I could get in 4 sets w/ a couple of minutes for stretching at the end w/in 30 min. Since I do it w/o resting, it gets a decent cardio workout as well.

Some other things you might want to try:
*Hopping back and forth over a bench w/o stopping. And/or doing the same w/ pausing for an instant on top of it.
*Jumping lounges - do a lounge, jump switch feet in the air and land back in a lounge.

If you bring an extra shirt, you could do the above workout on your lunch brake.

A long time ago I heard about a semi-pro athlete (I forget the sport) who would do stuff like walking lounges around the office when he went anywhere and 50 push ups/leg lifts/etc every time he got up from his desk, which he did several times an hour.

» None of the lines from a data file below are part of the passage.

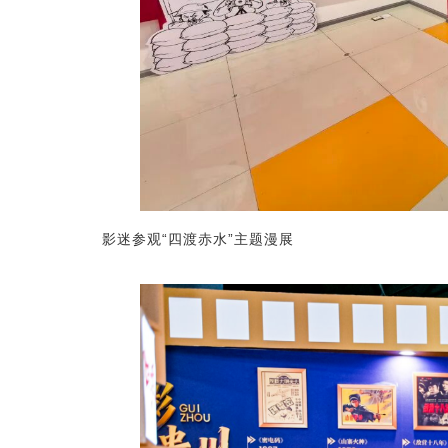
影迷参观“四渡赤水”主题漫展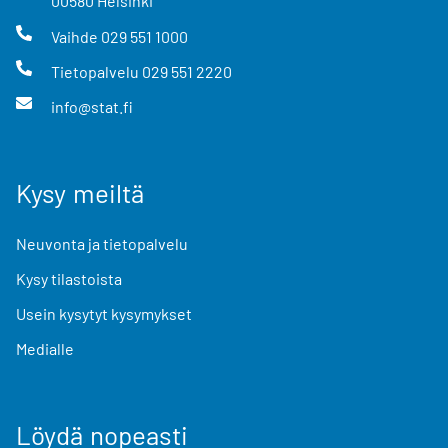
00580
Helsinki
Vaihde
029 551 1000
Tietopalvelu
029 551 2220
info@stat.fi
Kysy meiltä
Neuvonta ja tietopalvelu
Kysy tilastoista
Usein kysytyt kysymykset
Medialle
Löydä nopeasti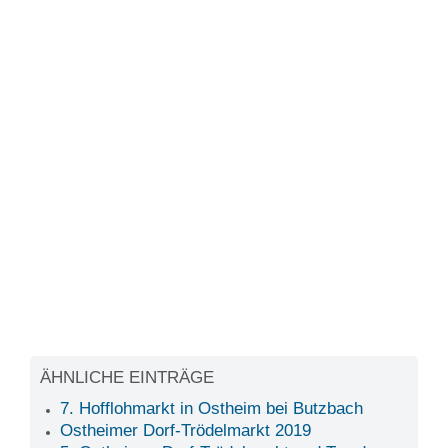
ÄHNLICHE EINTRÄGE
7. Hofflohmarkt in Ostheim bei Butzbach
Ostheimer Dorf-Trödelmarkt 2019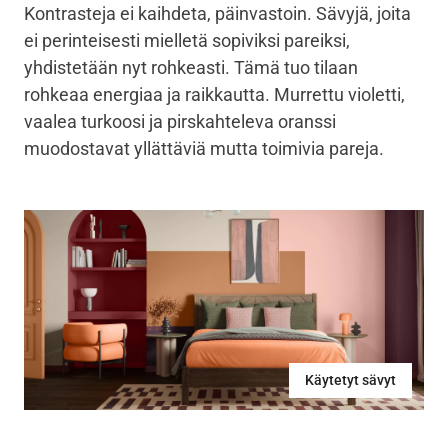
Kontrasteja ei kaihdeta, päinvastoin. Sävyjä, joita
ei perinteisesti mielletä sopiviksi pareiksi,
yhdistetään nyt rohkeasti. Tämä tuo tilaan
rohkeaa energiaa ja raikkautta. Murrettu violetti,
vaalea turkoosi ja pirskahteleva oranssi
muodostavat yllättäviä mutta toimivia pareja.
Käytetyt sävyt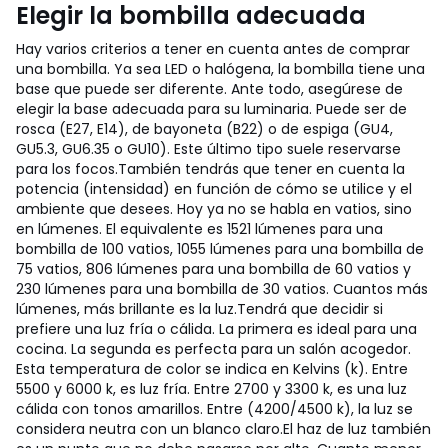
Elegir la bombilla adecuada
Hay varios criterios a tener en cuenta antes de comprar
una bombilla. Ya sea LED o halógena, la bombilla tiene una
base que puede ser diferente. Ante todo, asegúrese de
elegir la base adecuada para su luminaria. Puede ser de
rosca (E27, E14), de bayoneta (B22) o de espiga (GU4,
GU5.3, GU6.35 o GU10). Este último tipo suele reservarse
para los focos.
También tendrás que tener en cuenta la
potencia (intensidad) en función de cómo se utilice y el
ambiente que desees. Hoy ya no se habla en vatios, sino
en lúmenes. El equivalente es 1521 lúmenes para una
bombilla de 100 vatios, 1055 lúmenes para una bombilla de
75 vatios, 806 lúmenes para una bombilla de 60 vatios y
230 lúmenes para una bombilla de 30 vatios. Cuantos más
lúmenes, más brillante es la luz.
Tendrá que decidir si
prefiere una luz fría o cálida. La primera es ideal para una
cocina. La segunda es perfecta para un salón acogedor.
Esta temperatura de color se indica en Kelvins (k). Entre
5500 y 6000 k, es luz fría. Entre 2700 y 3300 k, es una luz
cálida con tonos amarillos. Entre (4200/4500 k), la luz se
considera neutra con un blanco claro.
El haz de luz también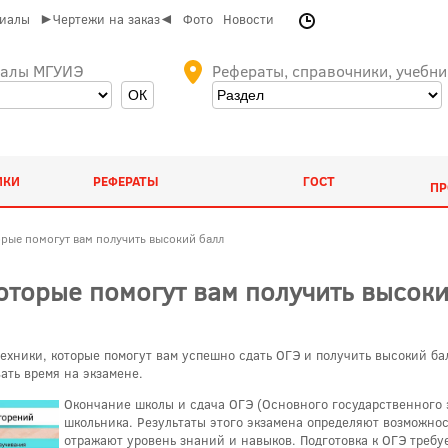
риалы
►Чертежи на заказ◄
Фото
Новости
иалы МГУИЭ
Рефераты, справочники, учебни
ИКИ
РЕФЕРАТЫ
ГОСТ
ПР
орые помогут вам получить высокий балл
которые помогут вам получить высок
ехники, которые помогут вам успешно сдать ОГЭ и получить высокий б
ать время на экзамене.
Окончание школы и сдача ОГЭ (Основного государственного 
школьника. Результаты этого экзамена определяют возможнос
отражают уровень знаний и навыков. Подготовка к ОГЭ требу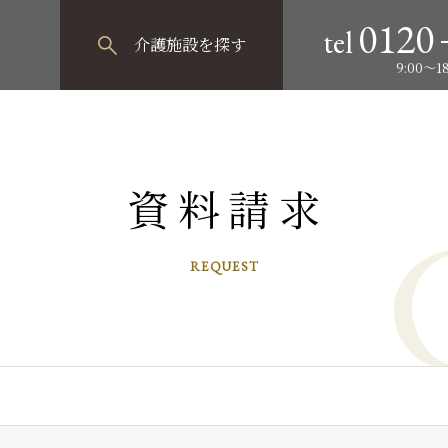
0120
tel
介護施設
を探す
9:00～
資料請求
REQUEST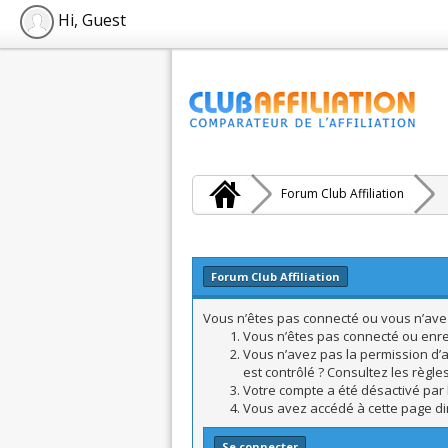
Hi, Guest
Forum Club Affiliation
Forum Club Affiliation
Vous n’êtes pas connecté ou vous n’avez 
Vous n’êtes pas connecté ou enreg
Vous n’avez pas la permission d’a
est contrôlé ? Consultez les règle
Votre compte a été désactivé par l
Vous avez accédé à cette page dire
Se connecter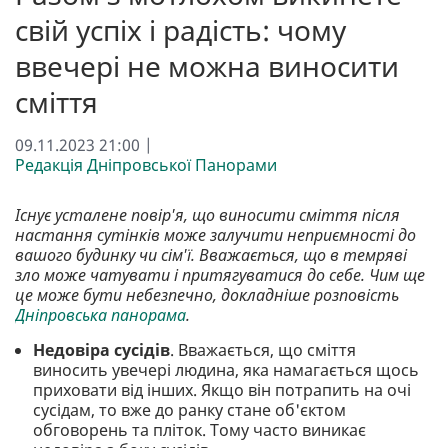
свій успіх і радість: чому
ввечері не можна виносити
сміття
09.11.2023 21:00 |
Редакція Дніпровської Панорами
Існує усталене повір'я, що виносити сміття після
настання сутінків може залучити неприємності до
вашого будинку чи сім'ї. Вважається, що в темряві
зло може чатувати і притягуватися до себе. Чим ще
це може бути небезпечно, докладніше розповість
Дніпровська панорама
.
Недовіра сусідів
. Вважається, що сміття
виносить увечері людина, яка намагається щось
приховати від інших. Якщо він потрапить на очі
сусідам, то вже до ранку стане об'єктом
обговорень та пліток. Тому часто виникає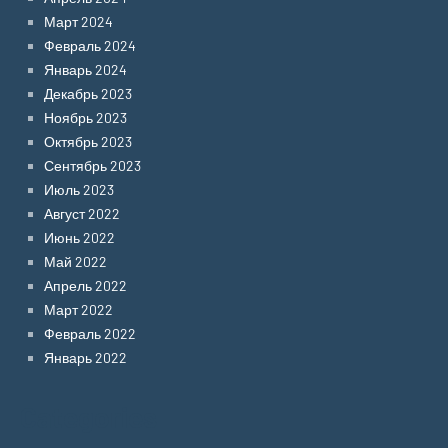
Март 2024
Февраль 2024
Январь 2024
Декабрь 2023
Ноябрь 2023
Октябрь 2023
Сентябрь 2023
Июль 2023
Август 2022
Июнь 2022
Май 2022
Апрель 2022
Март 2022
Февраль 2022
Январь 2022
Categories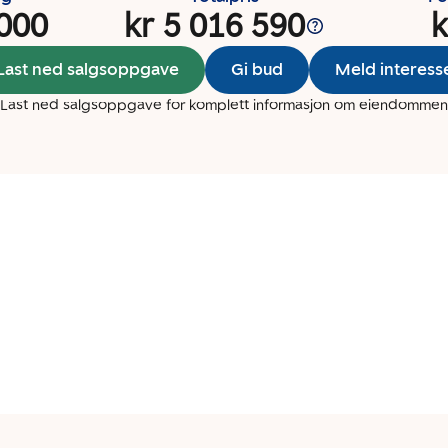
 000
kr 5 016 590
k
Last ned salgsoppgave
Gi bud
Meld interess
Last ned salgsoppgave for komplett informasjon om eiendommen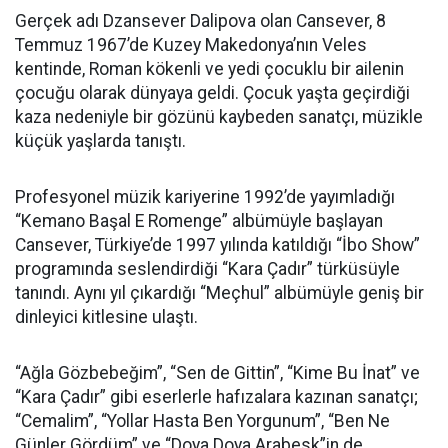
Gerçek adı Dzansever Dalipova olan Cansever, 8
Temmuz 1967’de Kuzey Makedonya’nın Veles
kentinde, Roman kökenli ve yedi çocuklu bir ailenin
çocuğu olarak dünyaya geldi. Çocuk yaşta geçirdiği
kaza nedeniyle bir gözünü kaybeden sanatçı, müzikle
küçük yaşlarda tanıştı.
Profesyonel müzik kariyerine 1992’de yayımladığı
“Kemano Başal E Romenge” albümüyle başlayan
Cansever, Türkiye’de 1997 yılında katıldığı “İbo Show”
programında seslendirdiği “Kara Çadır” türküsüyle
tanındı. Aynı yıl çıkardığı “Meçhul” albümüyle geniş bir
dinleyici kitlesine ulaştı.
“Ağla Gözbebeğim”, “Sen de Gittin”, “Kime Bu İnat” ve
“Kara Çadır” gibi eserlerle hafızalara kazınan sanatçı;
“Cemalim”, “Yollar Hasta Ben Yorgunum”, “Ben Ne
Günler Gördüm” ve “Doya Doya Arabesk”in de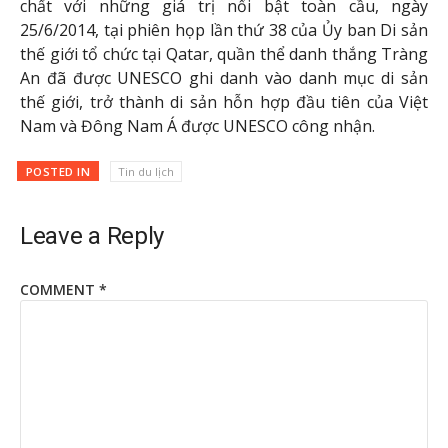
chất với những giá trị nổi bật toàn cầu, ngày
25/6/2014, tại phiên họp lần thứ 38 của Ủy ban Di sản
thế giới tổ chức tại Qatar, quần thể danh thắng Tràng
An đã được UNESCO ghi danh vào danh mục di sản
thế giới, trở thành di sản hỗn hợp đầu tiên của Việt
Nam và Đông Nam Á được UNESCO công nhận.
POSTED IN
Tin du lịch
Leave a Reply
COMMENT
*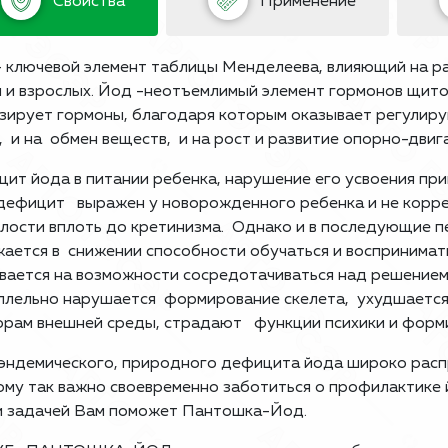
Свойства
Применение
 ключевой элемент таблицы Менделеева, влияющий на р
 и взрослых. Йод -неотъемлимый элемент гормонов щит
зирует гормоны, благодаря которым оказывает регулир
, и на обмен веществ, и на рост и развитие опорно-двиг
ит йода в питании ребенка, нарушение его усвоения прив
дефицит выражен у новорожденного ребенка и не корре
лости вплоть до кретинизма. Однако и в последующие
ается в снижении способности обучаться и воспринимать
вается на возможности сосредотачиваться над решением
лельно нарушается формирование скелета, ухудшается
рам внешней среды, страдают функции психики и форм
эндемического, природного дефицита йода широко расп
му так важно своевременно заботиться о профилактик
й задачей Вам поможет Пантошка-Йод.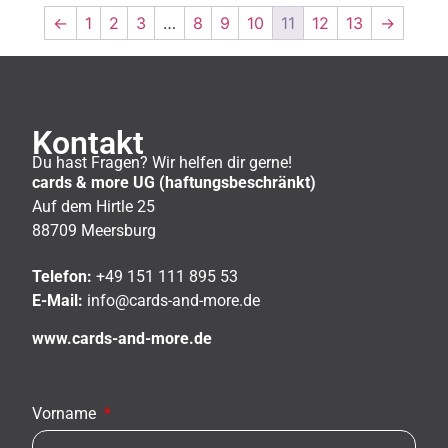
←
1
2
3
…
8
9
10
11
12
13
→
Kontakt
Du hast Fragen? Wir helfen dir gerne!
cards & more UG (haftungsbeschränkt)
Auf dem Hirtle 25
88709 Meersburg
Telefon:
+49 151 111 895 53
E-Mail:
info@cards-and-more.de
www.cards-and-more.de
Vorname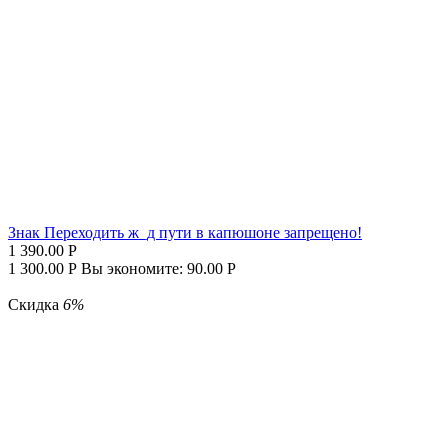
Знак Переходить ж_д пути в капюшоне запрещено!
1 390.00
Р
1 300.00
Р
Вы экономите:
90.00
Р
Скидка
6%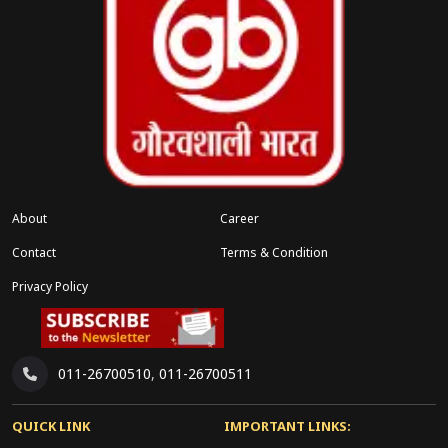
About
Career
Contact
Terms & Condition
Privacy Policy
011-26700510
,
011-26700511
QUICK LINK
IMPORTANT LINKS: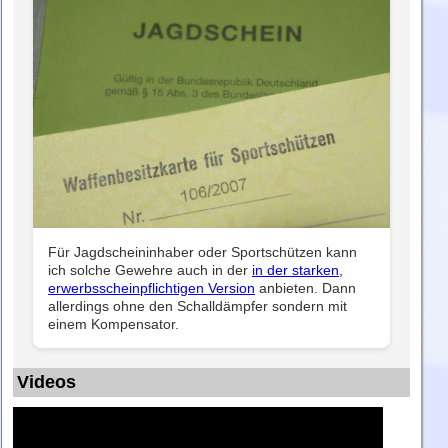
Für Jagdscheininhaber oder Sportschützen kann
ich solche Gewehre auch in der
in der starken,
erwerbsscheinpflichtigen Version
anbieten. Dann
allerdings ohne den Schalldämpfer sondern mit
einem Kompensator.
Videos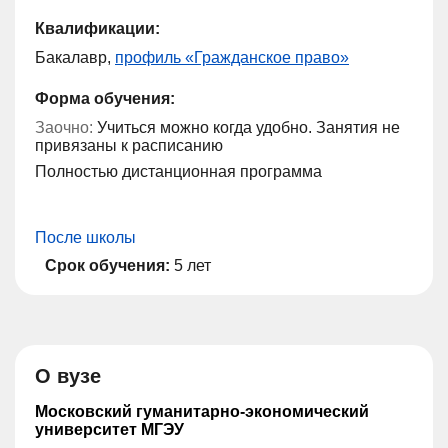
Квалификации:
Бакалавр,
профиль «Гражданское право»
Форма обучения:
Заочно:
Учиться можно когда удобно. Занятия не
привязаны к расписанию
Полностью дистанционная программа
После школы
Срок обучения:
5 лет
О вузе
Московский гуманитарно-экономический
университет МГЭУ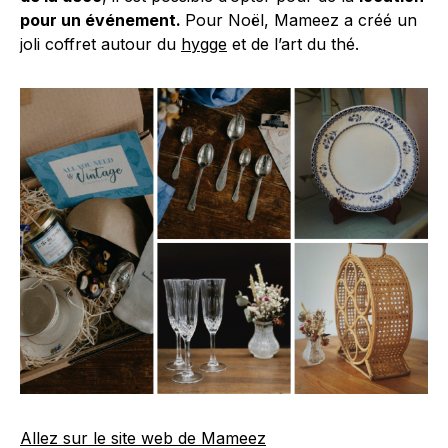
pour un événement.
Pour Noël, Mameez a créé un
joli coffret autour du
hygge
et de l’art du thé.
Allez sur le site web de Mameez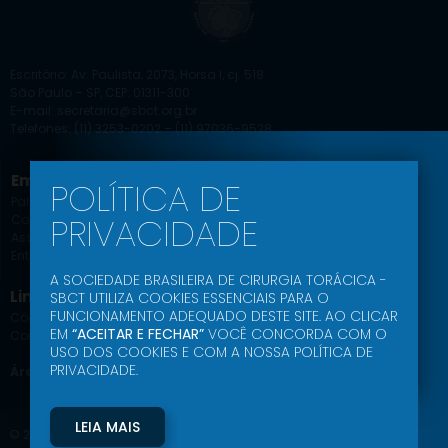
Escritório: Av. Paulista, 2073, Horsa I, cj. 518
São Paulo – SP, CEP: 01311-300
E-mail: secretaria@sbct.org.br
Telefones: (11) 3253-0202 – (11) 97036-9528
Empresa
Educação SBCT
POLÍTICA DE
Palavra do Presidente
Agenda Científica
PRIVACIDADE
Comissões
Jornal
Associe-se
Ead
Entrar
Podcast
A SOCIEDADE BRASILEIRA DE CIRURGIA TORÁCICA -
Link Uteis
SBCT UTILIZA COOKIES ESSENCIAIS PARA O
FUNCIONAMENTO ADEQUADO DESTE SITE. AO CLICAR
Código de Conduta Ética
EM
“ACEITAR E FECHAR”
VOCÊ CONCORDA COM O
Comunidade SBCT
USO DOS COOKIES E COM A NOSSA POLÍTICA DE
PRIVACIDADE.
Área do Associado
LEIA MAIS
© 2024- SBCT – Sociedade Brasileira de Cirurgia Torácica – Todos os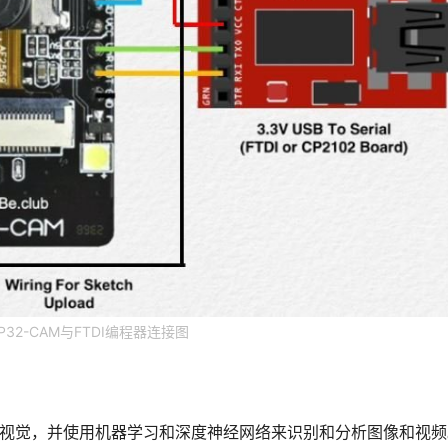
SP32-CAM与FTDI编程器连接图
注于计算机视觉，并使用机器学习和深度神经网络来识别和分析图像和视频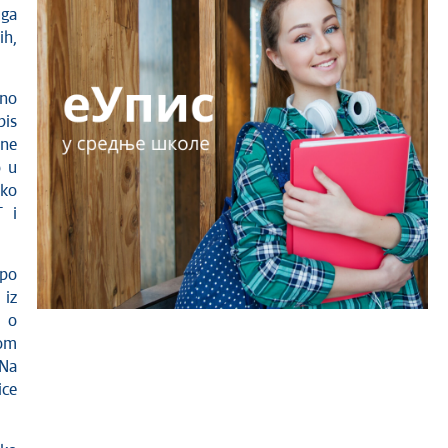
uga
ih,
uno
pis
 ne
o u
eko
T i
 po
 iz
a o
om
 Na
ice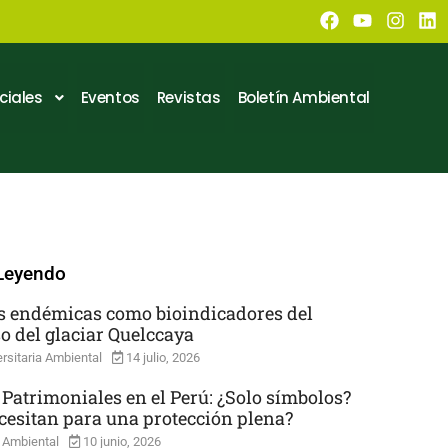
ciales
Eventos
Revistas
Boletín Ambiental
Leyendo
s endémicas como bioindicadores del
so del glaciar Quelccaya
rsitaria Ambiental
14 julio, 2026
 Patrimoniales en el Perú: ¿Solo símbolos?
cesitan para una protección plena?
 Ambiental
10 junio, 2026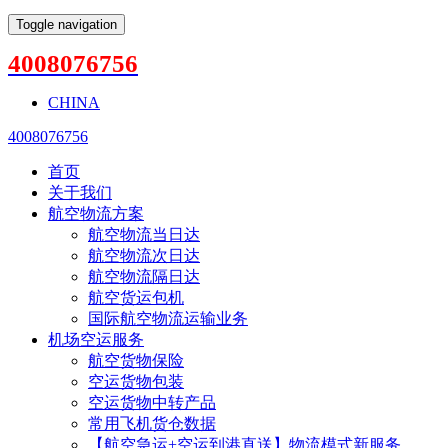
Toggle navigation
4008076756
CHINA
4008076756
首页
关于我们
航空物流方案
航空物流当日达
航空物流次日达
航空物流隔日达
航空货运包机
国际航空物流运输业务
机场空运服务
航空货物保险
空运货物包装
空运货物中转产品
常用飞机货仓数据
【航空急运+空运到港直送】物流模式新服务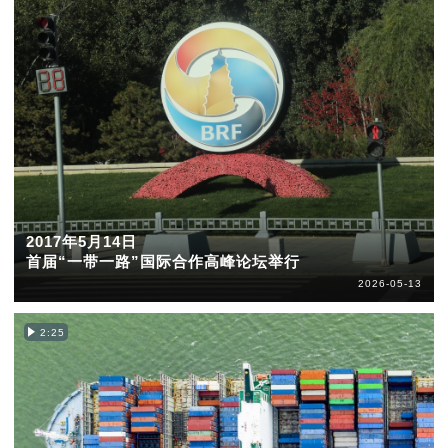
2017年5月14日
首届“一带一路”国际合作高峰论坛举行
2026-05-13
2:25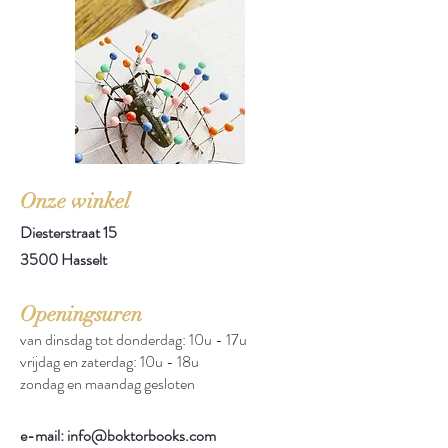
Onze winkel
Diesterstraat 15
3500 Hasselt
Openingsuren
van dinsdag tot donderdag: 10u - 17u
vrijdag en zaterdag: 10u - 18u
zondag en maandag gesloten
e-mail: info@boktorbooks.com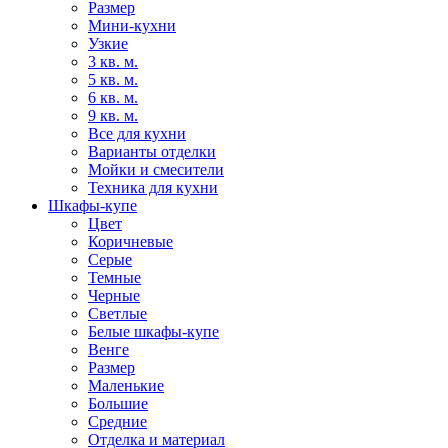
Размер
Мини-кухни
Узкие
3 кв. м.
5 кв. м.
6 кв. м.
9 кв. м.
Все для кухни
Варианты отделки
Мойки и смесители
Техника для кухни
Шкафы-купе
Цвет
Коричневые
Серые
Темные
Черные
Светлые
Белые шкафы-купе
Венге
Размер
Маленькие
Большие
Средние
Отделка и материал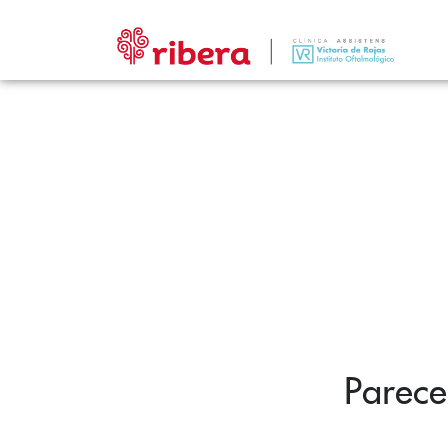
Parece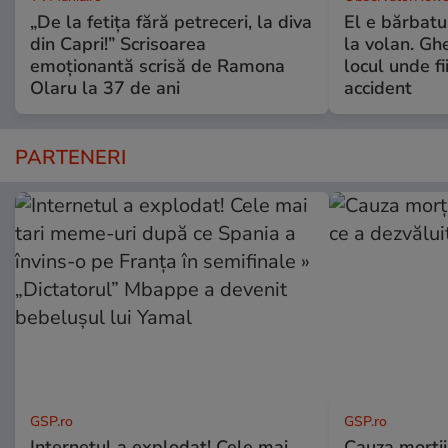
„De la fetița fără petreceri, la diva
El e bărbatul
din Capri!” Scrisoarea
la volan. Gh
emoționantă scrisă de Ramona
locul unde fi
Olaru la 37 de ani
accident
PARTENERI
GSP.ro
GSP.ro
Internetul a explodat! Cele mai
Cauza morții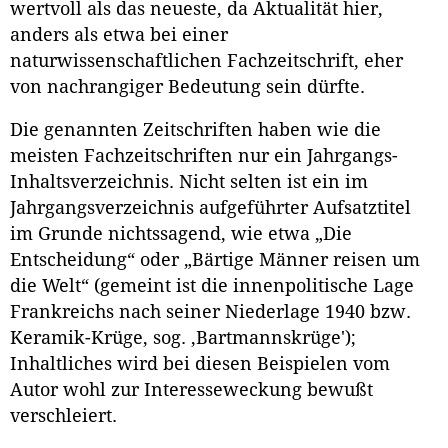
wertvoll als das neueste, da Aktualität hier,
anders als etwa bei einer
naturwissenschaftlichen Fachzeitschrift, eher
von nachrangiger Bedeutung sein dürfte.
Die genannten Zeitschriften haben wie die
meisten Fachzeitschriften nur ein Jahrgangs-
Inhaltsverzeichnis. Nicht selten ist ein im
Jahrgangsverzeichnis aufgeführter Aufsatztitel
im Grunde nichtssagend, wie etwa „Die
Entscheidung“ oder „Bärtige Männer reisen um
die Welt“ (gemeint ist die innenpolitische Lage
Frankreichs nach seiner Niederlage 1940 bzw.
Keramik-Krüge, sog. ‚Bartmannskrüge');
Inhaltliches wird bei diesen Beispielen vom
Autor wohl zur Interesseweckung bewußt
verschleiert.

This allowed him to be as compettitive as he could be w/ pros, short of quiting his job (he was attracting intrest of some big sponsors, he said if he got some of those, he’d quite working).

I think running, w/ a few short sprints, would be better than nordic track. Like running laps and sprinting 30~40 yds each lap. Improving your sprinting could help w/ some UPD’s.

To keep from getting bored doing things like cardio, I listen to music or books on tape.

I am also using a Nordic Trak and find it a terrific cardio workout. I am up at 5:00AM and use the Nordic for 45-55 minutes. Contrary to what was said above, the Nordic Trak gives a great cardio workout. I think it is terrific for general conditioning and it has helped my MUni ability greatly.

Taking days off is more important if you are doing weight training, where your muscles really do need a day to rest. It is less important to take a day off between cardio workouts. Let your body tell you when it wants a day to rest. I try to do 5-6 days each week on my Nordic.

All cardio can be boring. A lot of folks watch TV. After I lot of practice, I can go at a fast pace and read the newspaper! No kidding. I rip out the individual pages I want to read and place them on a music stand at eye level. When I finish a page, I throw it on the floor and read the next one in the stack.

when I want a change of pace (and it is light enough outside in the early morning), I do multiple laps on my MUni around my house. The house is built into a hill, so every lap has an uphill and a downhill. My rough, bumpy lawn is harder to ride on than a well-ridden off-road trail.

+1 on OK for cardio every day, weights every other. Or weights every day too if doing different muscle groups. There’s also great variations on cardio that increase fitness while adding variety. LSD’s (long slow distance at target heart rate 70 percent max) help build an endurance foundation, good to do once every week or two. Interval training (going hard for a few minutes, slowing down to recover, then doing it again for several reps) can raise the anaerobic threshold. Speedplay (random bursts of speed) is a fun variation on intervals that isn’t so rigid and painful.

Many seasoned riders might think we’re crazy talking about all this cross-training, wondering why we don’t just get out and ride. For me, the main reason is I’m a beginner and with all the UPDs and balance-checks I simply can’t get a great cardio workout on the muni yet. But even when I can, I’ll still like the variety.

And yeah, Nordic Track rocks. Cross-country ski racers have incredibly high V02 max numbers, due to the combined leg and arm exercise (and probably from training so much at higher altitudes). Since muni is ALSO a leg/arm combo sport, the NT sounds excellent.

For me it’s mainly a time thing. If I’m looking for maximum skill improvement w/ the least amount of time, it’s best to do some strength training and cardio.

I’ve found that about 25% of my total uni time should be spent doing some sort of cross training, more if I can’t get to the trails often, less if I ride every day.